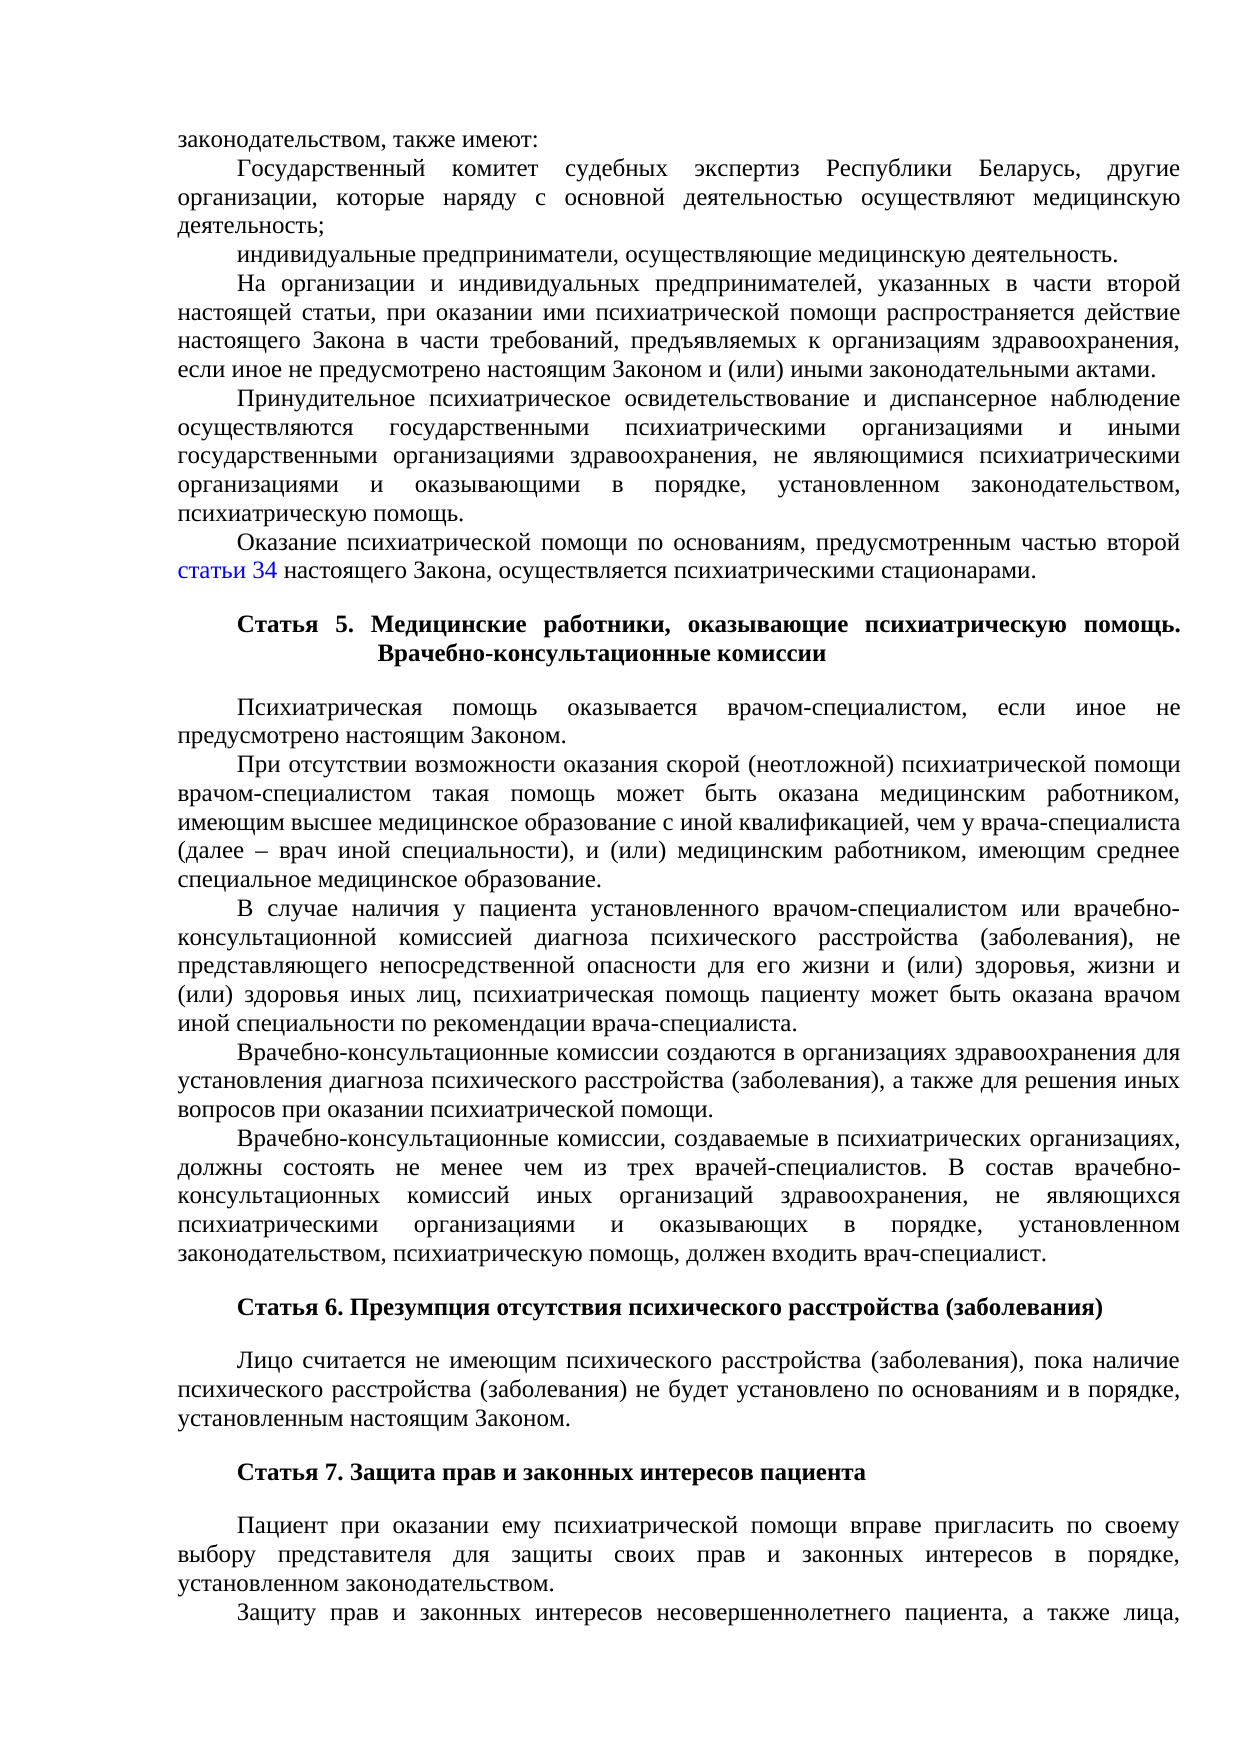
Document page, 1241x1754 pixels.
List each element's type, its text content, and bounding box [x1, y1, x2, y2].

text Статья 7. Защита прав и законных интересов пациента [237, 1457, 1181, 1485]
text Государственный комитет судебных экспертиз Республики Беларусь, другие организации, которые наряду с основной деятельностью осуществляют медицинскую деятельность; [177, 153, 1181, 239]
text Пациент при оказании ему психиатрической помощи вправе пригласить по своему выбору представителя для защиты своих прав и законных интересов в порядке, установленном законодательством. [177, 1510, 1181, 1597]
text Психиатрическая помощь оказывается врачом-специалистом, если иное не предусмотрено настоящим Законом. [177, 692, 1181, 749]
text Статья 6. Презумпция отсутствия психического расстройства (заболевания) [237, 1292, 1181, 1320]
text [177, 124, 1181, 153]
text индивидуальные предприниматели, осуществляющие медицинскую деятельность. [177, 239, 1181, 268]
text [177, 1597, 1181, 1625]
text Принудительное психиатрическое освидетельствование и диспансерное наблюдение осуществляются государственными психиатрическими организациями и иными государственными организациями здравоохранения, не являющимися психиатрическими организациями и оказывающими в порядке, установленном законодательством, психиатрическую помощь. [177, 383, 1181, 527]
text Статья 5. Медицинские работники, оказывающие психиатрическую помощь. Врачебно-консультационные комиссии [237, 609, 1181, 667]
text Врачебно-консультационные комиссии создаются в организациях здравоохранения для установления диагноза психического расстройства (заболевания), а также для решения иных вопросов при оказании психиатрической помощи. [177, 1037, 1181, 1123]
text На организации и индивидуальных предпринимателей, указанных в части второй настоящей статьи, при оказании ими психиатрической помощи распространяется действие настоящего Закона в части требований, предъявляемых к организациям здравоохранения, если иное не предусмотрено настоящим Законом и (или) иными законодательными актами. [177, 268, 1181, 383]
text Врачебно-консультационные комиссии, создаваемые в психиатрических организациях, должны состоять не менее чем из трех врачей-специалистов. В состав врачебно-консультационных комиссий иных организаций здравоохранения, не являющихся психиатрическими организациями и оказывающих в порядке, установленном законодательством, психиатрическую помощь, должен входить врач-специалист. [177, 1123, 1181, 1267]
text Лицо считается не имеющим психического расстройства (заболевания), пока наличие психического расстройства (заболевания) не будет установлено по основаниям и в порядке, установленным настоящим Законом. [177, 1345, 1181, 1432]
text Оказание психиатрической помощи по основаниям, предусмотренным частью второй статьи 34 настоящего Закона, осуществляется психиатрическими стационарами. [177, 527, 1181, 584]
text При отсутствии возможности оказания скорой (неотложной) психиатрической помощи врачом-специалистом такая помощь может быть оказана медицинским работником, имеющим высшее медицинское образование с иной квалификацией, чем у врача-специалиста (далее – врач иной специальности), и (или) медицинским работником, имеющим среднее специальное медицинское образование. [177, 749, 1181, 893]
text В случае наличия у пациента установленного врачом-специалистом или врачебно-консультационной комиссией диагноза психического расстройства (заболевания), не представляющего непосредственной опасности для его жизни и (или) здоровья, жизни и (или) здоровья иных лиц, психиатрическая помощь пациенту может быть оказана врачом иной специальности по рекомендации врача-специалиста. [177, 893, 1181, 1037]
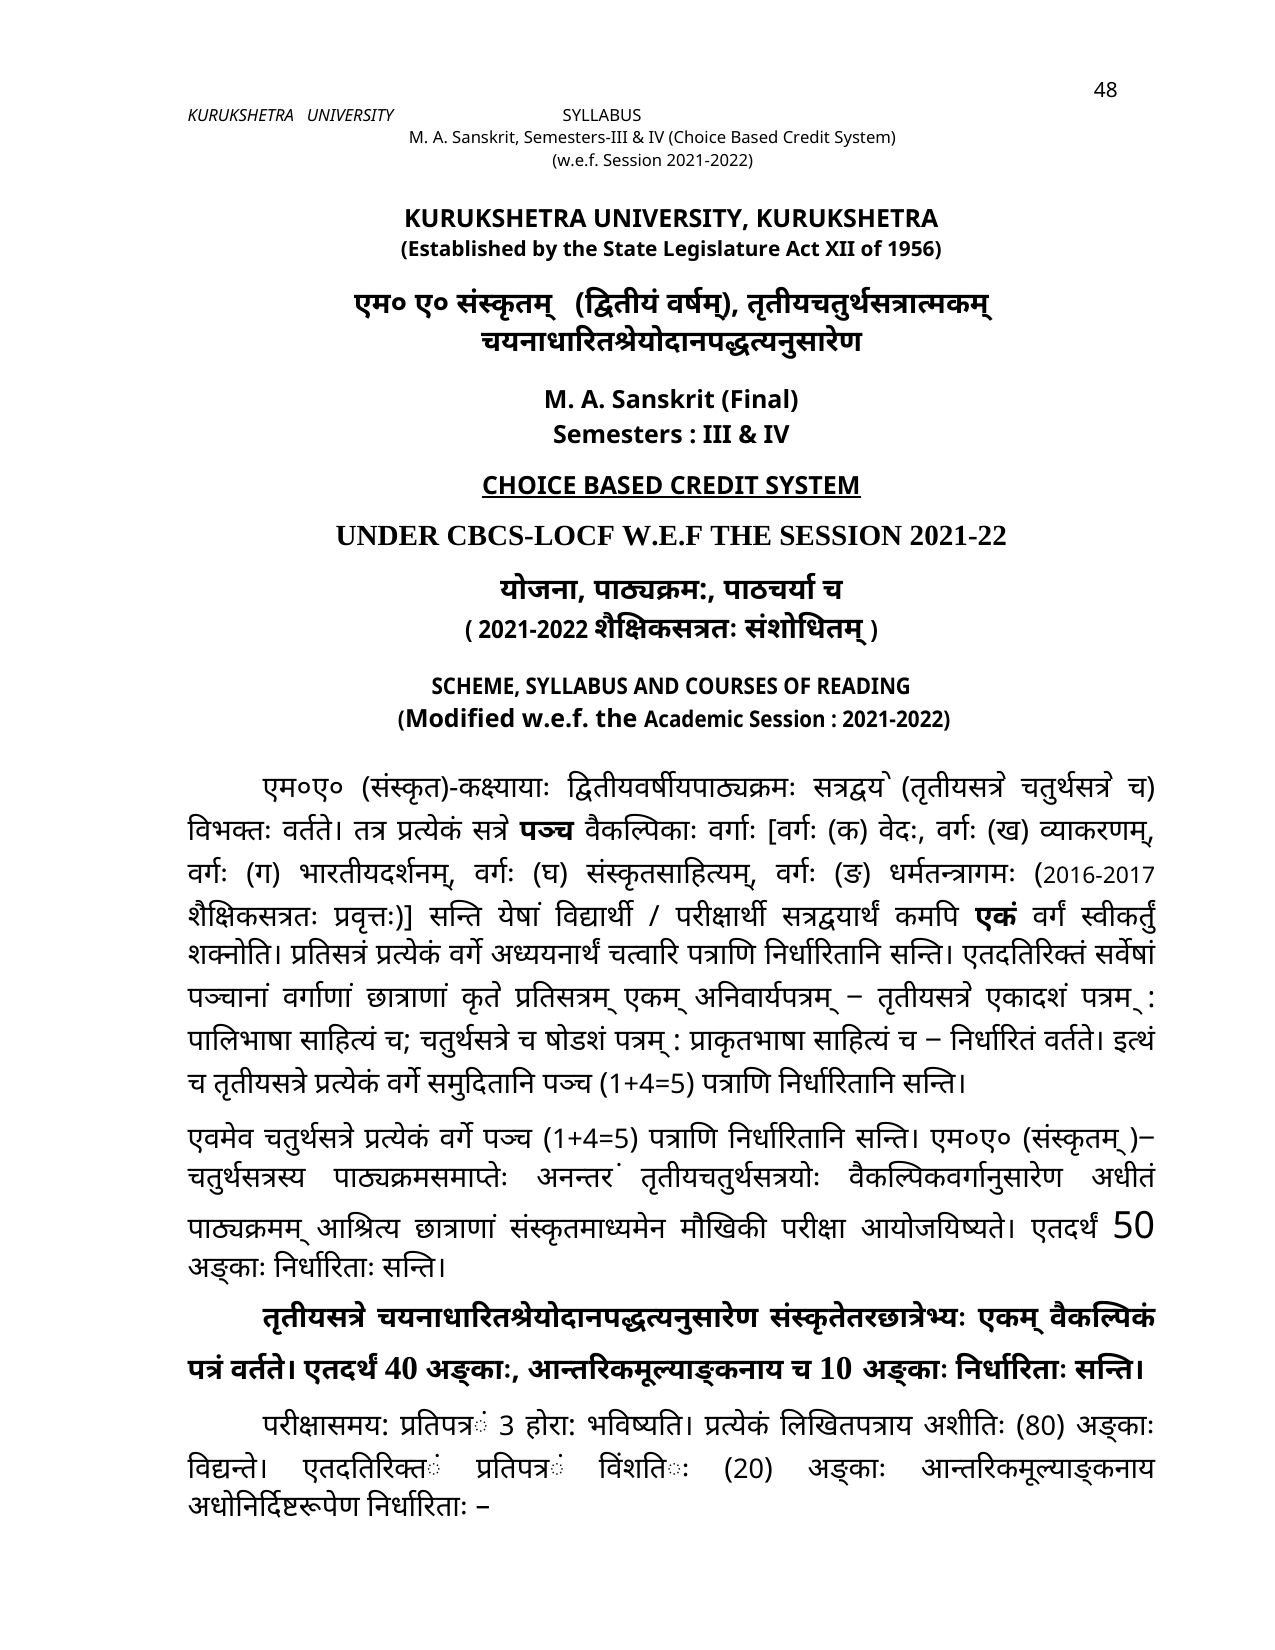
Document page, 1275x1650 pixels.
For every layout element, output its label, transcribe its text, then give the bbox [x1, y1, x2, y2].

Required action –
Strip out the pictures and repeat the listing above exactly.

Task answer –
Document page, 1241x1754 pixels.
List each element's type, its text content, and bounding box [x1, y1, x2, y2].

text Статья 7. Защита прав и законных интересов пациента [237, 1457, 1181, 1485]
text Государственный комитет судебных экспертиз Республики Беларусь, другие организации, которые наряду с основной деятельностью осуществляют медицинскую деятельность; [177, 153, 1181, 239]
text Пациент при оказании ему психиатрической помощи вправе пригласить по своему выбору представителя для защиты своих прав и законных интересов в порядке, установленном законодательством. [177, 1510, 1181, 1597]
text Психиатрическая помощь оказывается врачом-специалистом, если иное не предусмотрено настоящим Законом. [177, 692, 1181, 749]
text Статья 6. Презумпция отсутствия психического расстройства (заболевания) [237, 1292, 1181, 1320]
text [177, 124, 1181, 153]
text индивидуальные предприниматели, осуществляющие медицинскую деятельность. [177, 239, 1181, 268]
text [177, 1597, 1181, 1625]
text Принудительное психиатрическое освидетельствование и диспансерное наблюдение осуществляются государственными психиатрическими организациями и иными государственными организациями здравоохранения, не являющимися психиатрическими организациями и оказывающими в порядке, установленном законодательством, психиатрическую помощь. [177, 383, 1181, 527]
text Статья 5. Медицинские работники, оказывающие психиатрическую помощь. Врачебно-консультационные комиссии [237, 609, 1181, 667]
text Врачебно-консультационные комиссии создаются в организациях здравоохранения для установления диагноза психического расстройства (заболевания), а также для решения иных вопросов при оказании психиатрической помощи. [177, 1037, 1181, 1123]
text На организации и индивидуальных предпринимателей, указанных в части второй настоящей статьи, при оказании ими психиатрической помощи распространяется действие настоящего Закона в части требований, предъявляемых к организациям здравоохранения, если иное не предусмотрено настоящим Законом и (или) иными законодательными актами. [177, 268, 1181, 383]
text Врачебно-консультационные комиссии, создаваемые в психиатрических организациях, должны состоять не менее чем из трех врачей-специалистов. В состав врачебно-консультационных комиссий иных организаций здравоохранения, не являющихся психиатрическими организациями и оказывающих в порядке, установленном законодательством, психиатрическую помощь, должен входить врач-специалист. [177, 1123, 1181, 1267]
text Лицо считается не имеющим психического расстройства (заболевания), пока наличие психического расстройства (заболевания) не будет установлено по основаниям и в порядке, установленным настоящим Законом. [177, 1345, 1181, 1432]
text Оказание психиатрической помощи по основаниям, предусмотренным частью второй статьи 34 настоящего Закона, осуществляется психиатрическими стационарами. [177, 527, 1181, 584]
text При отсутствии возможности оказания скорой (неотложной) психиатрической помощи врачом-специалистом такая помощь может быть оказана медицинским работником, имеющим высшее медицинское образование с иной квалификацией, чем у врача-специалиста (далее – врач иной специальности), и (или) медицинским работником, имеющим среднее специальное медицинское образование. [177, 749, 1181, 893]
text В случае наличия у пациента установленного врачом-специалистом или врачебно-консультационной комиссией диагноза психического расстройства (заболевания), не представляющего непосредственной опасности для его жизни и (или) здоровья, жизни и (или) здоровья иных лиц, психиатрическая помощь пациенту может быть оказана врачом иной специальности по рекомендации врача-специалиста. [177, 893, 1181, 1037]
Document page, 1275x1650 pixels.
For every layout element, output its label, transcribe its text, then give the bbox [x1, y1, x2, y2].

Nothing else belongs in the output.